All photographs by Antoine Bruy. Used with permission.
The idea of leaving our basic modern comforts – the Internet, our smart phones, central heating, the ability to go to a store and simply pay for whatever we need is at the least an inconvenience and at the worst a terrifying idea to many of us. But while the majority of the population wouldn’t be willing to let go of modern conveniences, there are some in this world that would gladly give up these comforts for an independent, self-sustaining life off-the-grid.
It is in this group of people, scattered all over the world living in remote, inaccessible areas, and their off-the-grid lifestyle where French photographer and traveller Antoine Bruy, armed with his Mamiya 6, found the subject for his poignant and very illuminating series, Scrublands.
With its subjects once “functioning and useful members of society,” whatever this phrase really means, who have taken to the wild lands to search for a more meaningful life, Scrublands explores the idea of going back to the old ways of life, like raising your own livestock, farming your own land, and having an outhouse for a toilet, despite modernity. At the same time, it offers a glimpse of how that kind of life can not only be possible but also fulfilling and in many ways, more profound.
The imagery that Scrublands presents is so compelling, so strong that it quickly converts the unbelievers and it promptly convinces its spectators that there is a happy and contented life to be found sans all our modern comforts.
We recently caught up with Antoine to talk about his series and his Fotofund crowdfunding campaign to continue the project in the Appalachian Mountains. Read his interview and see some of the photos from Scrublands after the jump.
Phoblographer: First of all, tell us about your decision to hitchhike across Europe. And tell us about the experience.
Phoblographer: What photo and camping gear did you take with you during your hitchhike, in case any of our readers are considering doing the same thing you did?
Antoine: I did have a lot with me while I was doing this trip. Clothes of course, a light and rather small tent (I didn’t use it much that much, but every time I did, I was so glad I had it with me), a sleeping bag, a tripod, two cameras (a nikon FM1 with a 35mm to make pictures while I was on the road and a Mamiya 6 with a 75mm to work on the Scrublands project).

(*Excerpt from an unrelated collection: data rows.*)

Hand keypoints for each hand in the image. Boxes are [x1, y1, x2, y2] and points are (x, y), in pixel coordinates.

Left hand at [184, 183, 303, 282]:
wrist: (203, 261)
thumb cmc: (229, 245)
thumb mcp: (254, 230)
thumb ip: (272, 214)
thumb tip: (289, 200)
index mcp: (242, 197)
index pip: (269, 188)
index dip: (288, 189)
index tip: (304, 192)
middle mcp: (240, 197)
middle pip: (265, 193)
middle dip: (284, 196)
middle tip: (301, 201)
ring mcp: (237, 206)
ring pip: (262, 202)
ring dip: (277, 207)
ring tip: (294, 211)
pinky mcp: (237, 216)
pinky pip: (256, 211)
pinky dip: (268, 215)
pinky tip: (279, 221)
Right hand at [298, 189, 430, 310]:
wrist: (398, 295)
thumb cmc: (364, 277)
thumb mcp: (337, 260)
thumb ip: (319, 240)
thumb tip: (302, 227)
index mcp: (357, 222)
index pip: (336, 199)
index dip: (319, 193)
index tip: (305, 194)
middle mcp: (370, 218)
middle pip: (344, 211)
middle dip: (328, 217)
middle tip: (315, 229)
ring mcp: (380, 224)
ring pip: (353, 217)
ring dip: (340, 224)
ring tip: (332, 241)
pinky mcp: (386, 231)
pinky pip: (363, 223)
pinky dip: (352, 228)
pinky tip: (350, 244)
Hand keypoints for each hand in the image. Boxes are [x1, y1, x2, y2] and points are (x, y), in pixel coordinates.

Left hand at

Phoblographer: You shot your very inspirational and illuminating series, Scrublands, during your trip. Did you set out to photograph the subjects in the series from the start or did you just happen upon the idea while travelling?

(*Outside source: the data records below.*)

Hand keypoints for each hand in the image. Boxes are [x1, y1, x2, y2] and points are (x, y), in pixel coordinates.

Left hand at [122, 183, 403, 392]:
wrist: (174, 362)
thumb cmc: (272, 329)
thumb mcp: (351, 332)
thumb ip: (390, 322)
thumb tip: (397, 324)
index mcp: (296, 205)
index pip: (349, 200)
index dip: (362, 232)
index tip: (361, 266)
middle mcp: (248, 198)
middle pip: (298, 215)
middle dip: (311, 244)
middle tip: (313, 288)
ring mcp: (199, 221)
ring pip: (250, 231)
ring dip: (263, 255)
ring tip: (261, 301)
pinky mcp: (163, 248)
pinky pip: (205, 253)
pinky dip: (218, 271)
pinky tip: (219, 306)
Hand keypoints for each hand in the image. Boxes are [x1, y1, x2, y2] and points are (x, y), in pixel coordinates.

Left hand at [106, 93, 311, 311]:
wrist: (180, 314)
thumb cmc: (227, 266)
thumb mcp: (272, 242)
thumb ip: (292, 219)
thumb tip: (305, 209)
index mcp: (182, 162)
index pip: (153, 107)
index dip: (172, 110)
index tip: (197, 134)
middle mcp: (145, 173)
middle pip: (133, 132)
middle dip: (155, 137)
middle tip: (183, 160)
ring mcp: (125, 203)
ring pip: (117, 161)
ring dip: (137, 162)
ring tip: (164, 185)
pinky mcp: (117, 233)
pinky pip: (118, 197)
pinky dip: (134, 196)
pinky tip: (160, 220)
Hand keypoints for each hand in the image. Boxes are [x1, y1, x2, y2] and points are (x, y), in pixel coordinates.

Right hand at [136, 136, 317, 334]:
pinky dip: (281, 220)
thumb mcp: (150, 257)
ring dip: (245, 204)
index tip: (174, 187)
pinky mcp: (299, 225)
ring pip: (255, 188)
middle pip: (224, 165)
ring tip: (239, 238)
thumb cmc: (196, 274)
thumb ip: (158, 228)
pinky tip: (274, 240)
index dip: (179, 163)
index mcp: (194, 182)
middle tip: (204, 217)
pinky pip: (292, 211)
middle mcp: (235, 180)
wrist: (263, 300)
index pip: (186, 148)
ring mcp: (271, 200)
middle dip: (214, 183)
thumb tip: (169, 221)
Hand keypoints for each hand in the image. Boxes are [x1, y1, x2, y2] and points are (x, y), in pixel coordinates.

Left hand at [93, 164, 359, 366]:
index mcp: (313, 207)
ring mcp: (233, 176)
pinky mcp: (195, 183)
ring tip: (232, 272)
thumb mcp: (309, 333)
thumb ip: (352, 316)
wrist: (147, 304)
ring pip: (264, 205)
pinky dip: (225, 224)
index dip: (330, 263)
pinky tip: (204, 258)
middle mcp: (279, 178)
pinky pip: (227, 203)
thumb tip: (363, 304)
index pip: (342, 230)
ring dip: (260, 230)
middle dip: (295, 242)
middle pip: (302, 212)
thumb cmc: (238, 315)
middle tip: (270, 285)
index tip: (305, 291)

Antoine: When I started this trip, I knew I was going to work on this project. This is actually the continuity of the series “Les Maquis,” which I started in 2010, but I wanted to go deeper in the project. It was at this point when I started thinking about travelling all over Europe through the different mountain ranges to make the body of work coherent. I didn’t know exactly where I was going to shoot the pictures I made, it was a lot of improvisation.

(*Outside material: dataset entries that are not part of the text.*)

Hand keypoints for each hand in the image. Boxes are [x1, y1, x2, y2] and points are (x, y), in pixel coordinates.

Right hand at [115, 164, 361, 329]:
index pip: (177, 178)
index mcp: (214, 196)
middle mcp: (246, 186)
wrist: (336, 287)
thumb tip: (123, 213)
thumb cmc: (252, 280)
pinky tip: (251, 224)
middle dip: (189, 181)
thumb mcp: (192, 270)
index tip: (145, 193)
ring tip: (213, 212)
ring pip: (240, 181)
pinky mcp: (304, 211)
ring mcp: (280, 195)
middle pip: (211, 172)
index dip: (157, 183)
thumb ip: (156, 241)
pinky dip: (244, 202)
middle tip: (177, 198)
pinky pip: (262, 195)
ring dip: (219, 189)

Phoblographer: We know the Scrublands is a series of photographs of people living off the grid across Europe, but tell me more about it.
Antoine: I found the people I photograph through the WWOOF network (World Wide Opportunities on Organic Farms). I was interested of living with the people and help them, this trip was not only about photography, it was also about experiencing a very different lifestyle that I was used to.
Phoblographer: How was the experience of living with these individuals, doing what they do, eating what they eat, and essentially partaking in their lifestyle? Was it an eye-opener for you?
Antoine: Living with them has been a very rich experience. I made some good friends on the way, and I’m going back to visit them and give them a hand. I wouldn’t say it was an eye opener, but it taught me that many things are possible in life, and in most cases we are creating our own barriers to prevent them from happening.
Phoblographer: What was your hardest thing you’ve had to do during your time with them?
Antoine: The hardest thing I did? Good question… I enjoyed most of the things I did, and nothing feels really hard as long as you like what you’re doing.
Phoblographer: What’s next for you, as a photographer, as a traveler? Any upcoming projects you’d like to share with us?
Antoine: The first thing I would like to do is finish this project, and this why I’m about to start a crowdfunding campaign on the 11th of August on FotoFund. The plan would be to come to the US to keep working on this project in the Appalachians and probably in Canada as well. The finally stage would be to make a book.